Allie Condie, auteur de la trilogie Promise, nous propose à nouveau une dystopie, sous forme cette fois de one-shot. Afin de se démarquer des autres parutions, nombreuses, du même genre, Atlantiapropose une innovante aventure sous-marine. C’est donc dans la représentation d’un univers aquatique qu’il faudra chercher l’intérêt du livre qui reste sinon plutôt convenu dans une intrigue mêlant polar et amours naissantes. Le lecteur découvrira avec saisissement le fonctionnement de cette ville abyssale, sa technologie, son esthétique, ses rites religieux, son système politique et économique, et surtout ses côtés obscurs, peu différents des nôtres finalement.
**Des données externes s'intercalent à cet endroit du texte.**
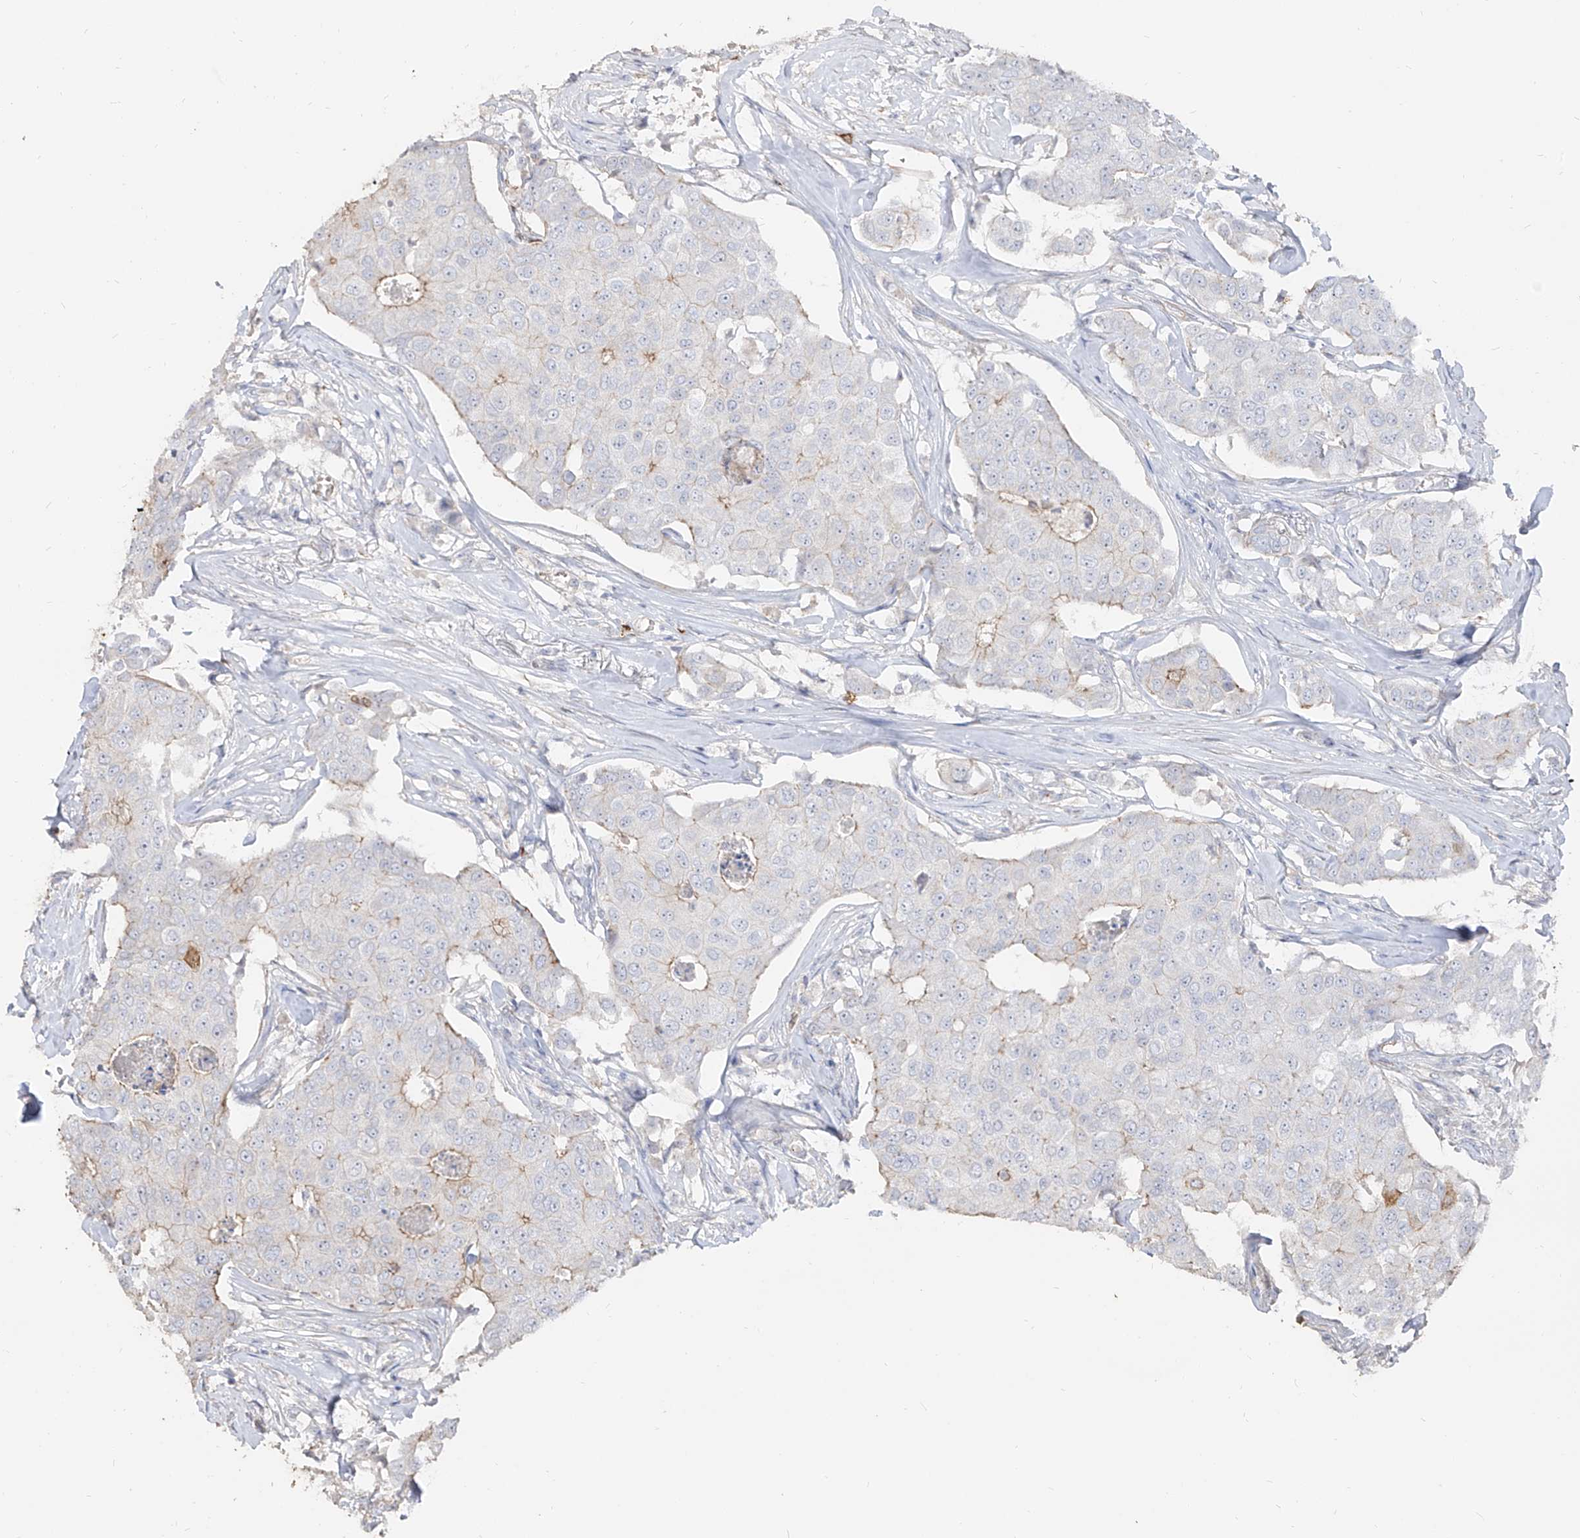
{"staining": {"intensity": "weak", "quantity": "<25%", "location": "cytoplasmic/membranous"}, "tissue": "breast cancer", "cell_type": "Tumor cells", "image_type": "cancer", "snomed": [{"axis": "morphology", "description": "Duct carcinoma"}, {"axis": "topography", "description": "Breast"}], "caption": "Histopathology image shows no protein expression in tumor cells of breast cancer (intraductal carcinoma) tissue.", "gene": "ZNF227", "patient": {"sex": "female", "age": 80}}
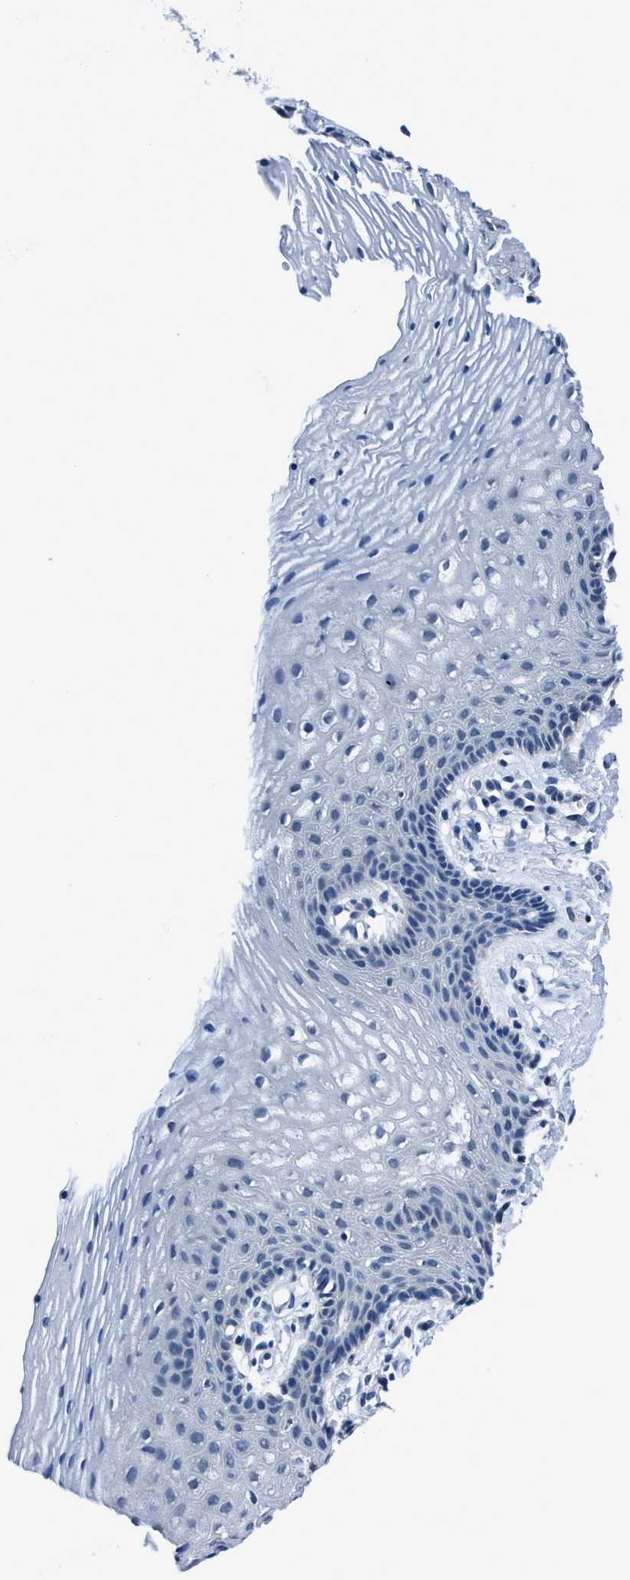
{"staining": {"intensity": "negative", "quantity": "none", "location": "none"}, "tissue": "vagina", "cell_type": "Squamous epithelial cells", "image_type": "normal", "snomed": [{"axis": "morphology", "description": "Normal tissue, NOS"}, {"axis": "topography", "description": "Vagina"}], "caption": "High magnification brightfield microscopy of normal vagina stained with DAB (3,3'-diaminobenzidine) (brown) and counterstained with hematoxylin (blue): squamous epithelial cells show no significant staining. The staining was performed using DAB to visualize the protein expression in brown, while the nuclei were stained in blue with hematoxylin (Magnification: 20x).", "gene": "TMEM94", "patient": {"sex": "female", "age": 32}}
Mais la singularité de cet ouvrage réside essentiellement dans la réappropriation du mythe des sirènes. Aucunement présentées sous forme de créatures hybrides, elles conservent de leurs antiques aïeux la faculté d’ensorceler leur auditoire, d’influer leurs humeurs et leurs actes au moyen de leur voix. Dotées d’une étonnante faculté d’empathie, elles savent également décrypter les secrets des gestes, des regards et des sous-entendus. Le danger potentiel qu’elles représentent pour les dirigeants des cités les a rapidement poussés à les asservir pour leur propre bénéfice et à exterminer les réfractaires. Dans ce roman, Ally Condie en fait des êtres doux et amicaux, transformés en parias cruels ou en victimes expiatoires pour les besoins de la politique :
« Les premières sirènes sont nées alors que j’étais déjà bien vieille, mais j’ai vécu assez longtemps pour entendre leur voix, et j’en suis ravie. Leurs chants nous ont apaisés.
Ils nous ont rappelé le bruit que faisait un éclat de rire.
Les enfants sirènes étaient beaux et joyeux. Leurs parents les adoraient. Tout le monde les adorait. On les aimait tellement qu’ils nous ont permis de supporter enfin la perte de ceux que nous avions laissés En-Haut.
Ils nous ont dit qu’il fallait vivre, et soudain nous en étions capables. Ils ont plongé leurs yeux dans les nôtres pour nous demander d’être heureux et, tout à coup, nous avons eu envie de leur obéir ».
Atlantia s’avère donc être surtout une belle reconquête de certains territoires perdus par la faute de l’avidité de l’Homme et du progrès : celle de l’innocence et de la joie de l’enfance ; celle de la spontanéité et des premières amours.